# iTunes and 5.1 on HDMI output



## dani0805 (May 31, 2013)

Hello everyone, 
I have been fighting with this for a few days until I found this forum... I was hoping someone has experience with this.

Here is my hardware configuration:
ASRock Fatal1ty Pro-M
SAPPHIRE Radeon HD 7750
DENON AVR-1911
Sony KDL-46HX805

the hdmi is connected from the graphics card to the receiver and from the receiver to the tv. 
I have in general non problem getting 5.1 from dvd or games, but from iTunes...

The problem is I have tons of stuff both from the iTunes Store from my old tav 1 which this htpc was supposed to substitute and I would rather hear it in surround ;-) 

Here what happens:
At first my iTunes bubble for audio track selection did offer stereo and surround, but the surround produced no sound. I tried then to reinstall the drivers, quicktime, change the audio setting from 44k stereo to 96k 5.1 in all possible combinations, still the same. One day later and after a restart, the surround option has gone grey and stayed like that since...

Anyone has any experience or advice? Thank in advance!!


----------



## Aquinus (May 31, 2013)

I suspect that iTunes might be trying to play 6-channel audio, but it's not encoded. Keep in mind that HDMI only forwards compressed multi-channel audio. If iTunes isn't using DTX or ProLogic or something, you're most likely not going to get surround.

Have you tried using something like optical S/PDIF instead?

Also could you post a picture of your audio device? 

Example:


----------



## H82LUZ73 (May 31, 2013)

Sorry to say this but All AV that are not Windows 7 Sound certified will never play 5.1 Dolby from I Tunes.The only way to get them is if you Buy the actual DVD 5.1 ( I have RUSH MOVING PICTURES 5.1)version and  then play it it in PowerDVD or similar .I know this first hand from my system specs.Win7 certification means the A/V unit will decode the files(something like PowerDVD does but for music/Games) to out put it in 5.1 Dolby ,If not it will just go to pcm mode 2 speakers setting for music and games.

Just for fun do you own BF3 ?Try to play that in 5.1 Dolby and have the A/V unit reading it as such,Chances are it will not work,It will just do what mine does goes to pcm and pretends to be 5.1 .
I hope that clears it up for you ,I did a search and  the Denon 1913 unit is what you need for full PC Sound in Dolby


----------



## dani0805 (May 31, 2013)

What this exercise asks ▸
**1)** Decide whether each statement agrees with the forum thread. Answer yes or no for each, quoting the words of the thread that settle it.
(a) The first poster's HDMI runs from the graphics card to the receiver, then from the receiver to the TV.
(b) The first poster also struggles to get 5.1 from DVDs and games.
(c) H82LUZ73 names the Denon 1913 as the unit needed for full PC sound in Dolby.
**2)** Duplicate the forum thread word for word, from "I suspect that" to "H82LUZ73 (May 31, 2013)".

Material shown ▸
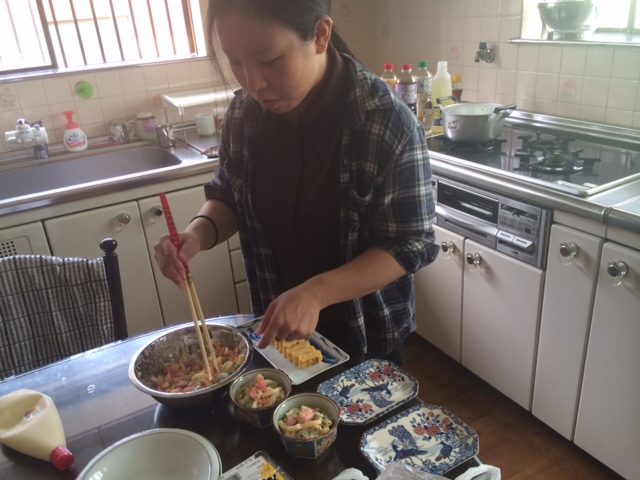
Identify the location of bowl. The width and height of the screenshot is (640, 480). (189, 455).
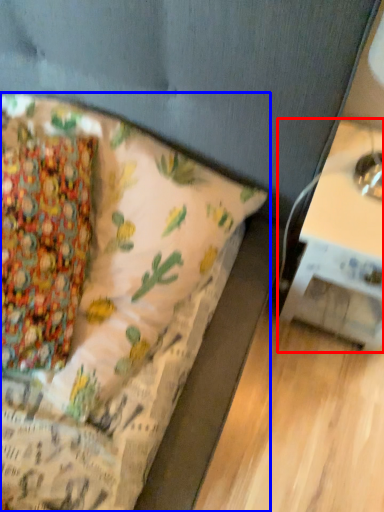
Question: Which of the following is the farthest to the observer, table (highlighted by a red box) or bed (highlighted by a blue box)?

Choices:
 (A) table
 (B) bed

Answer: (A)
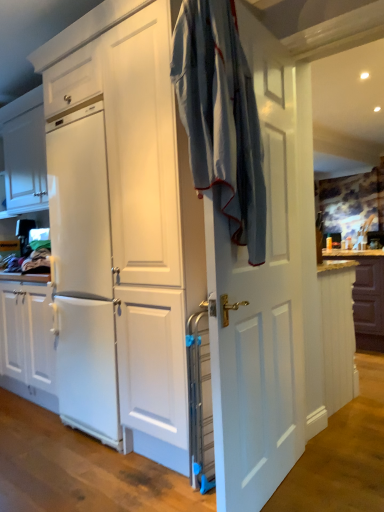
Question: Is brown wood countertop at right positioned with its back to white matte cabinet at right?

Choices:
 (A) yes
 (B) no

Answer: (B)

Question: Is brown wood countertop at right positioned behind white matte cabinet at right?

Choices:
 (A) no
 (B) yes

Answer: (B)

Question: Considering the relative sizes of brown wood countertop at right and white matte cabinet at right in the image provided, is brown wood countertop at right smaller than white matte cabinet at right?

Choices:
 (A) yes
 (B) no

Answer: (B)

Question: Does brown wood countertop at right have a greater height compared to white matte cabinet at right?

Choices:
 (A) no
 (B) yes

Answer: (A)

Question: Is the depth of brown wood countertop at right less than that of white matte cabinet at right?

Choices:
 (A) no
 (B) yes

Answer: (A)

Question: Considering the relative positions of white matte door at center and white matte cabinet at right in the image provided, is white matte door at center to the left or to the right of white matte cabinet at right?

Choices:
 (A) left
 (B) right

Answer: (A)

Question: In terms of size, does white matte door at center appear bigger or smaller than white matte cabinet at right?

Choices:
 (A) small
 (B) big

Answer: (B)

Question: Does point (233, 471) appear closer or farther from the camera than point (349, 286)?

Choices:
 (A) farther
 (B) closer

Answer: (B)

Question: From their relative heights in the image, would you say white matte door at center is taller or shorter than white matte cabinet at right?

Choices:
 (A) short
 (B) tall

Answer: (B)

Question: From their relative heights in the image, would you say white matte door at center is taller or shorter than light blue fabric at center?

Choices:
 (A) short
 (B) tall

Answer: (B)

Question: From the image's perspective, is white matte door at center positioned above or below light blue fabric at center?

Choices:
 (A) above
 (B) below

Answer: (B)

Question: Is white matte door at center inside the boundaries of light blue fabric at center, or outside?

Choices:
 (A) outside
 (B) inside

Answer: (A)

Question: From a real-world perspective, is white matte door at center positioned above or below light blue fabric at center?

Choices:
 (A) below
 (B) above

Answer: (A)

Question: In terms of width, does white matte cabinet at right look wider or thinner when compared to light blue fabric at center?

Choices:
 (A) thin
 (B) wide

Answer: (A)

Question: From a real-world perspective, is white matte cabinet at right physically located above or below light blue fabric at center?

Choices:
 (A) above
 (B) below

Answer: (B)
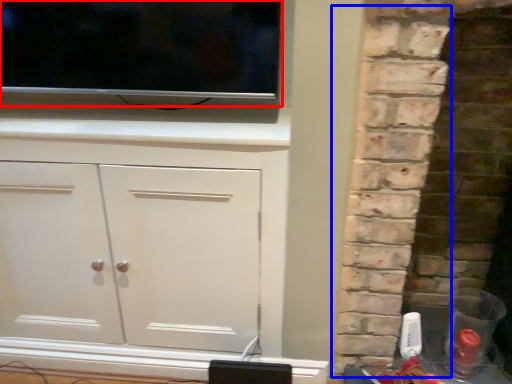
Question: Which object is further to the camera taking this photo, tv show (highlighted by a red box) or brickwork (highlighted by a blue box)?

Choices:
 (A) tv show
 (B) brickwork

Answer: (A)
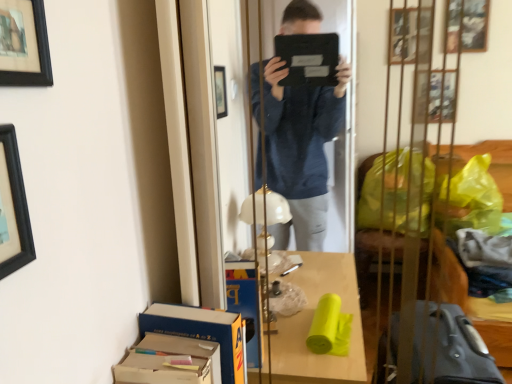
Question: Looking at the image, does cardboard box at lower left, which ranks as the first cardboard box in front-to-back order, seem bigger or smaller compared to black matte picture frame at upper left, the first picture frame positioned from the bottom?

Choices:
 (A) small
 (B) big

Answer: (B)

Question: In terms of width, does cardboard box at lower left, arranged as the 2th cardboard box when viewed from the back, look wider or thinner when compared to black matte picture frame at upper left, the first picture frame positioned from the bottom?

Choices:
 (A) thin
 (B) wide

Answer: (B)

Question: Which is nearer to the black matte picture frame at upper left, acting as the second picture frame starting from the top?

Choices:
 (A) black matte picture frame at upper left, acting as the 2th picture frame starting from the bottom
 (B) cardboard box at lower left, the 1th cardboard box when ordered from back to front
 (C) cardboard box at lower left, arranged as the 2th cardboard box when viewed from the back

Answer: (A)

Question: Considering the real-world distances, which object is farthest from the cardboard box at lower left, the 1th cardboard box when ordered from back to front?

Choices:
 (A) black matte picture frame at upper left, which appears as the 1th picture frame when viewed from the top
 (B) black matte picture frame at upper left, the first picture frame positioned from the bottom
 (C) cardboard box at lower left, arranged as the 2th cardboard box when viewed from the back

Answer: (A)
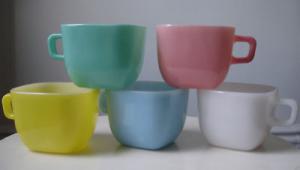
Where is `red cup`? red cup is located at coordinates (x=203, y=42).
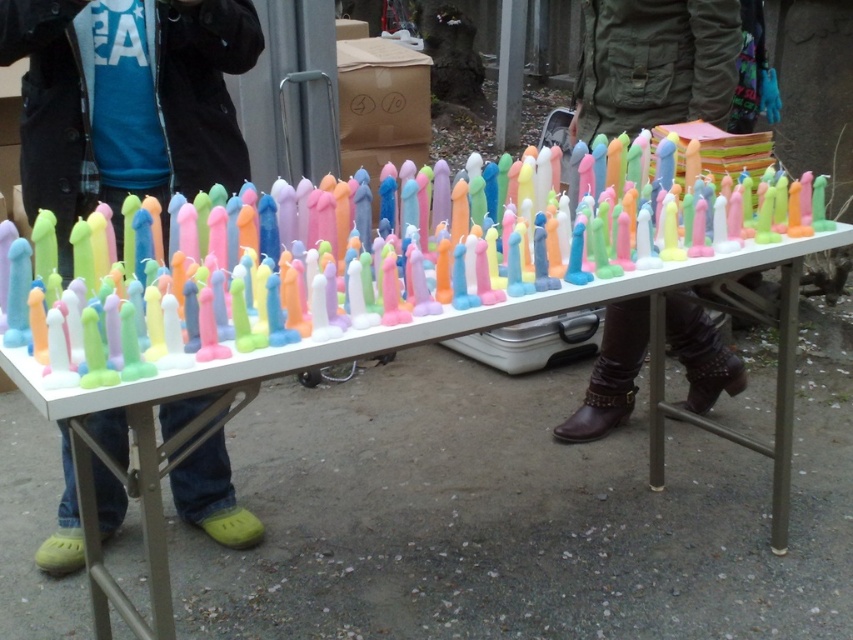
Question: Which object is positioned farthest from the brown leather boots at lower center?

Choices:
 (A) pastel wax candles at center
 (B) white plastic table at center
 (C) matte plastic toy at left

Answer: (C)

Question: Does matte plastic toy at left have a greater width compared to brown leather boots at lower center?

Choices:
 (A) no
 (B) yes

Answer: (B)

Question: Which of the following is the farthest from the observer?

Choices:
 (A) white plastic table at center
 (B) brown leather boots at lower center

Answer: (B)

Question: Does matte plastic toy at left come behind brown leather boots at lower center?

Choices:
 (A) no
 (B) yes

Answer: (A)

Question: Does matte plastic toy at left come in front of brown leather boots at lower center?

Choices:
 (A) no
 (B) yes

Answer: (B)

Question: Estimate the real-world distances between objects in this image. Which object is farther from the matte plastic toy at left?

Choices:
 (A) pastel wax candles at center
 (B) white plastic table at center
 (C) brown leather boots at lower center

Answer: (C)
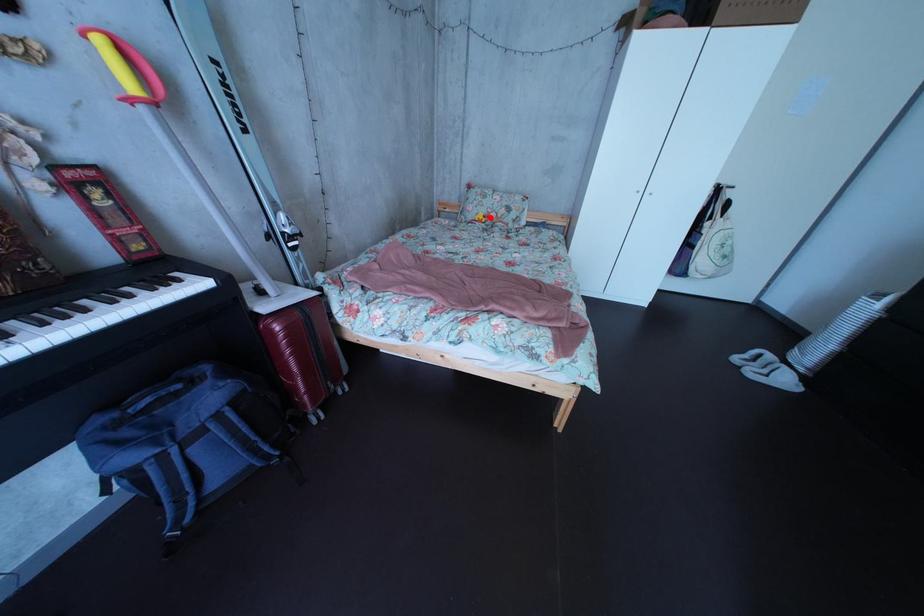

Per-task outputs ▸
**1)**
(a) Yes: "the hdmi is connected from the graphics card to the receiver and from the receiver to the tv."
(b) No: "I have in general non problem getting 5.1 from dvd or games"
(c) Yes: "the Denon 1913 unit is what you need for full PC Sound in Dolby"

**2)**
I suspect that iTunes might be trying to play 6-channel audio, but it's not encoded. Keep in mind that HDMI only forwards compressed multi-channel audio. If iTunes isn't using DTX or ProLogic or something, you're most likely not going to get surround.

Have you tried using something like optical S/PDIF instead?

Also could you post a picture of your audio device? 

Example:


----------



## H82LUZ73 (May 31, 2013)